Before Recession hit the country in 2007, credit score seemed to be no more than a term exclusively used in the lending industry. However, now, credit scores and debt levels have become a major concern for millions of Americans, especially for the unemployed. A recent poll reveals that this recession is causing more worries and stress over individuals who have suffered job loss.

In a joint poll by New York Times and CBS, only 24 percent of Americans who are employed said the recession has caused them hardships and changed their lives drastically—way lower than the 49 percent of unemployed Americans who greatly felt the adverse impact of recession on their lives. Forty percent of unemployed individuals who took the poll said they have been out of work for at least six months.

This survey also revealed that a sweeping majority of employed consumers is cutting back on their spending; 41 percent said they are spending less on luxuries, 10 percent on necessities, while 28 percent have reduced their spending on both. On the other hand, 54 percent of unemployed Americans said they have cut back on both luxuries and necessities.

To prepare for the unpredictable year ahead, an independent survey from Edward Jones financial services firm found out that 33 percent, or about one third, of consumers plan to make savings as their top priority in 2010. Thirty percent said paying down debts is their major plan this year. Analysts said that this survey confirms how huge an impact the recession has made on the lives of many. Financial resolutions easily replaced perennial resolutions like losing weight and exercising more, they note.

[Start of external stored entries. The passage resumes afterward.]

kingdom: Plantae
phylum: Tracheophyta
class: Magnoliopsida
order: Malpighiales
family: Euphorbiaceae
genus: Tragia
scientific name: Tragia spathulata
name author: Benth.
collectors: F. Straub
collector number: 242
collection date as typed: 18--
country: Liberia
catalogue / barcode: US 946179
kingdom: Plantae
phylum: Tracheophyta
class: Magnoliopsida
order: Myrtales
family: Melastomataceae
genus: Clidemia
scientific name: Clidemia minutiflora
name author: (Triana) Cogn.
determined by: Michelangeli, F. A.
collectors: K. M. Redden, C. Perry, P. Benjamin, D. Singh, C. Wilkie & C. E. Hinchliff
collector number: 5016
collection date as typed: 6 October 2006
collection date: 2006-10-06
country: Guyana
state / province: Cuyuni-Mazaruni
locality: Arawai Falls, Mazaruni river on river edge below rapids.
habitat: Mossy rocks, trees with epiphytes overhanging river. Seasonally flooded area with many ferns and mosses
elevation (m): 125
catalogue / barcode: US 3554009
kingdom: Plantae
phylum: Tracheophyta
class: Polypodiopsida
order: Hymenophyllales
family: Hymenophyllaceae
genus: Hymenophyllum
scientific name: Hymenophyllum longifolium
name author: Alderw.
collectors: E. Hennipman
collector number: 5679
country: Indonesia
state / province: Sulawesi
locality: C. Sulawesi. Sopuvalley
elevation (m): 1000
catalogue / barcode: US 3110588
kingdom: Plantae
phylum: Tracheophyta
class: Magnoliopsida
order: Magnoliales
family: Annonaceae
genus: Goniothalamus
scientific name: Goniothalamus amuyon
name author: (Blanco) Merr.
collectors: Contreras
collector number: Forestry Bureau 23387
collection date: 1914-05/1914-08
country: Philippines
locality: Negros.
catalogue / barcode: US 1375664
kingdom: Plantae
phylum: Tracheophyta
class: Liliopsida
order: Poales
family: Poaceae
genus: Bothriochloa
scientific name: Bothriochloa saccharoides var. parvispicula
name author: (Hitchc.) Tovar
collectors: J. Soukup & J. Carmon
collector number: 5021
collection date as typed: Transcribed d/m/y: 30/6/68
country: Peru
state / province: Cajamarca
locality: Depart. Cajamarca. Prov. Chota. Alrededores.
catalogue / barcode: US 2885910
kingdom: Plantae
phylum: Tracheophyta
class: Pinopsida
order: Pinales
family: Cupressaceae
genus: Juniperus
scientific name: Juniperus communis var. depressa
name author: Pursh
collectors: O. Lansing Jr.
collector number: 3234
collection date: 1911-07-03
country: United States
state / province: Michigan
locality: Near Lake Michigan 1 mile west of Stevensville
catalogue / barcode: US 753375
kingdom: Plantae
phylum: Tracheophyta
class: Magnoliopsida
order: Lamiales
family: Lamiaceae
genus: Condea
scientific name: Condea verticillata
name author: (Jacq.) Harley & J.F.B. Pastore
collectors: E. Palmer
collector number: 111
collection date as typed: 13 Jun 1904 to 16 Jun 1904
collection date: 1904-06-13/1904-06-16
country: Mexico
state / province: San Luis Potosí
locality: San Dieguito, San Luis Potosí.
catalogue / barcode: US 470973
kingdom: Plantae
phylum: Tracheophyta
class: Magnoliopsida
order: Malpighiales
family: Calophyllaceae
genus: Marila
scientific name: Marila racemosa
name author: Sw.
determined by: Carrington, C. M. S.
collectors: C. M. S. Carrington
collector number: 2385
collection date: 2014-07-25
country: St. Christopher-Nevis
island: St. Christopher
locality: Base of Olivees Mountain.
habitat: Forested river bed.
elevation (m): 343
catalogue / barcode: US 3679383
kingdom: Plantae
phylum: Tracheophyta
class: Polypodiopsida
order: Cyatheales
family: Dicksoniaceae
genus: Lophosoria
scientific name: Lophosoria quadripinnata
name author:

As far as analysts can see it, unemployment rate is likely to remain above 10 percent this year. However, job losses has not kept Americans from remaining hopeful as they continue to find ways to reduce debts and get them into better financial position in the coming months.

Another separate survey, done by the National Foundation for Credit Counseling, shows credit score improvement is the second-most popular New Year’s financial resolution for 2010.
Specialists explained that this effort to improve credit ratings is part of the consumers’ plan to save more. Consumers can get loans with lower interest rates and insurance with cheaper premiums if they add more points to their credit ratings.

They also note that consumers who have recently suffered foreclosure and are now moving in to new apartments work hard for their credit score so they can rent for less. As far as potential homeowners are concerned, they need to have a credit score of at least 620 before their loans are secured by the federal loan buyer Fannie Mae.